Hacker News new | ask | show | jobs
by mtdewcmu 4762 days ago
I'm having a little trouble making sense of this:

"For example, bigtable benefits from cache sharing and would prefer 100 % remote accesses to 50% remote. Search-frontend prefers spreading the threads to multiple caches to reduce cache contention and thus also prefers 100 % remote accesses to 50% remote."

Let me see if I've got this straight:

* bigtable benefits from scheduling related threads on the same cpu so they can share a cache, I'm guessing because multiple threads work on the same data simultaneously

* search benefits from having its threads spread over many cpus, probably because the threads are unrelated to each other and not sharing data, so they like to have their own caches

I'm not sure I understand how this relates to NUMA, or why remote accesses are ever a good thing. Maybe it requires a more sophisticated understanding of computer architecture than what I have.

2 comments

It's not that remote accesses are good, it's that trying to induce them can harm cache usage elsewhere. If the author at High Scalability will allow me another quibble, I'd say that actually, memory locality is still King. It's just that we have to be very careful about trying to improve it; if you try to improve locality in one place (say, induce local accesses from a socket to main memory), you may end up harming it somewhere else (more total number of accesses to main memory because now the cache is thrashing).

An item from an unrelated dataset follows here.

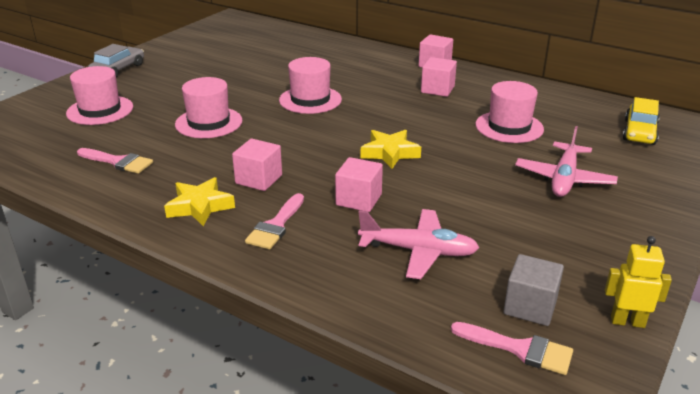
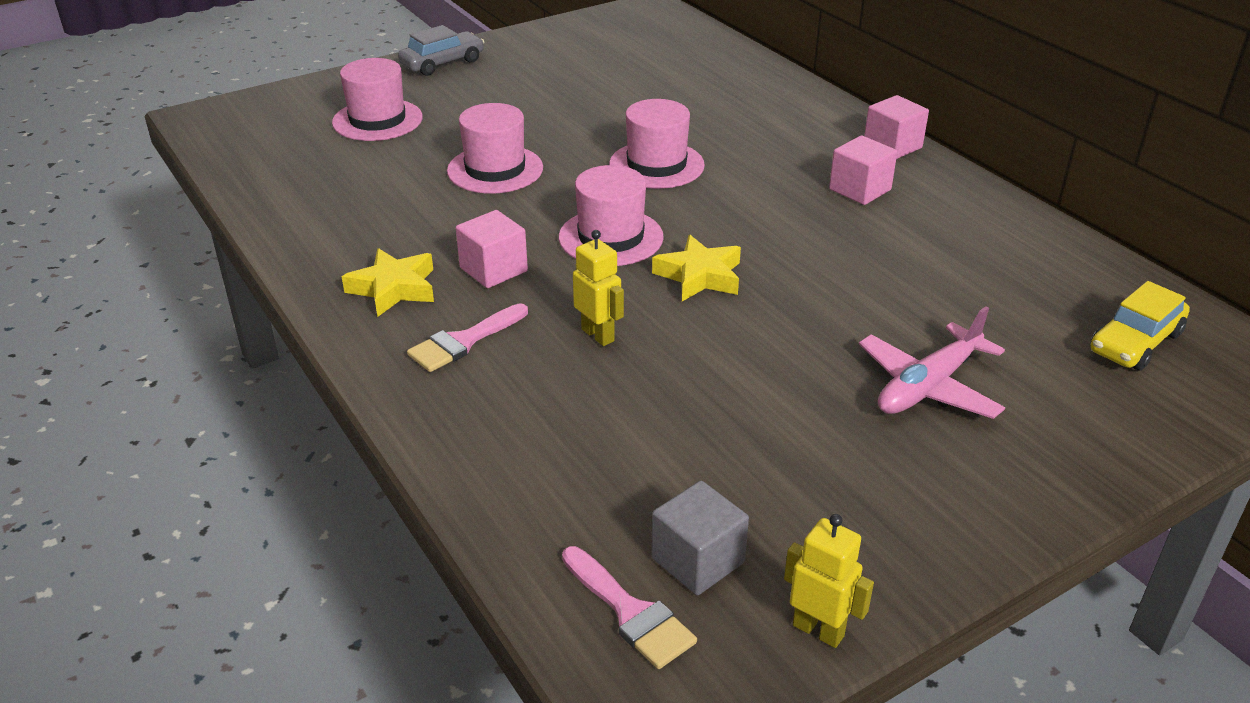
camera: 25 degrees right, 5 degrees up
pink brush [77,148,153,174] -> none
pink cube [335,157,383,212] -> yellow robot [573,230,624,346]
pink plane [358,209,479,279] -> none
pink hat [475,81,544,143] -> pink hat moved to [559,165,664,266]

The NUMA bit comes in when you said "scheduling related threads on the same cpu" and "threads spread over many cpus". If you schedule related threads on the same socket (cpu), you're more likely to get local accesses. If your threads share data, then that's two good things: local memory accesses, and good cache usage. But if your threads use different data, then the fact that you have local memory accesses may not matter because you may have many more cache misses because the threads are interfering with each other.

A simpler way to think about it: shorter access to main memory does not help you if you end up doing many more total accesses.

Do the bigtable performance characteristics look kind of like cache line ping ponging? My intuition for scenario 3 outperforming scenario 2 (100% remote vs 50% local + 50% remote) is that there are more mutations of data and therefore more interconnect traffic is required to maintain coherency across sockets.
I'm not familiar with this research, but it's possible that sequential accesses to memory would lead to prefetching, in which case going half-local half-remote could actually lead to a slowdown versus all-remote. Another hypothesis is if the memory ends up having to be migrated from one cpu cache to the other, then back. It's better if it's always in the remote cache than if it's getting flipped between the two.

I'm pretty sure it goes without saying that 100% local is always better, assuming you're not trading anything else away (like accessible CPU on other nodes).

Ah. So a remote access may be coming directly from the cache of a different CPU? That's something I didn't consider, and definitely adds another wrinkle.

I sense that the article is saying things in confusing ways, perhaps because that's the way computer architects speak (it always struck me as counterintuitive and confusing to measure a cache by its miss rate rather than its hit rate) or maybe it's this article.